23 kwietnia 2013

Only imagine...



Wtorek,
niby miał być krótki a okazał się ciężki i długi.
Po kąpieli,zachciało mi się powietrza więc wyszłam na dwór.
Uświadomiłam sobie,że na świecie jest dużo miejsc które chciałabym zobaczyć lecz jest  za dużo czynników które Mi na to nie pozwalają. Zobowiązania,brak czasu, nauka. 
Wszędzie niebo takie same, słońce i gwiazdy lecz ziemia inna. 
Czasem zazdrosze tym na górze, widzą wszystko co chcą i kiedy chcą.

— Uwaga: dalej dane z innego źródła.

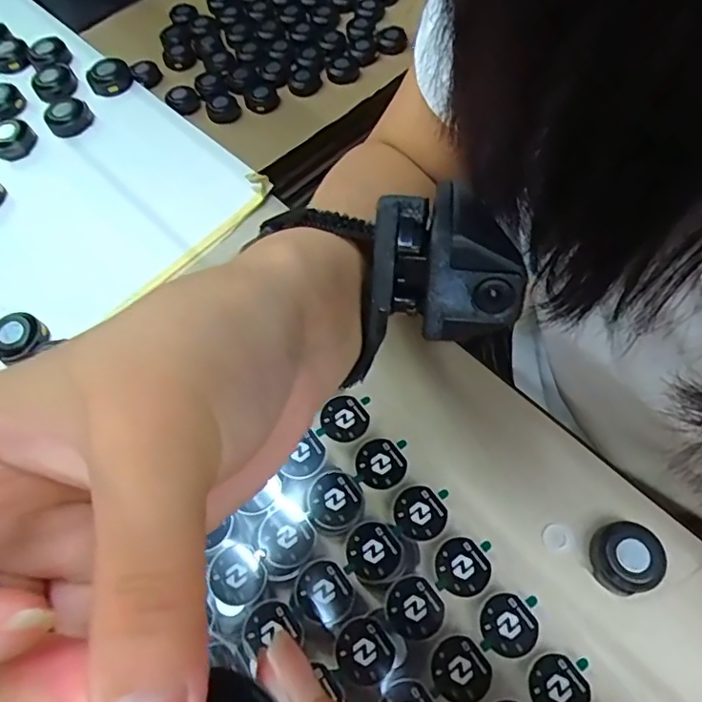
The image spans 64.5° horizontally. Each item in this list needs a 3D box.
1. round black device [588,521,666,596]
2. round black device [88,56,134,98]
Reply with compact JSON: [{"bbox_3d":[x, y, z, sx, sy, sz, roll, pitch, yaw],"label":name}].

Zauważyłam rytm życia, tego miasta. 
5 zaczyna się ruch samochodowy, 6 słyszę, śmieciarkę,samochody,ludzi i pociągi czasem przeleci samolot, czas wstawać...
wieczorem
15,16,17 ludzie zjeżdżają się do domów, zamknięcie bram. Czas na obiad! wracam do domu,zmęczona.
około 21 słychać jeszcze samochody, brak ludzi. 
23, samochód jedzie od czasu do czasu
kłade się spać. 
miasto zasypia. 
5:00- od nowa. 
Zastanawiam się, kiedy się to wszystko zmieni.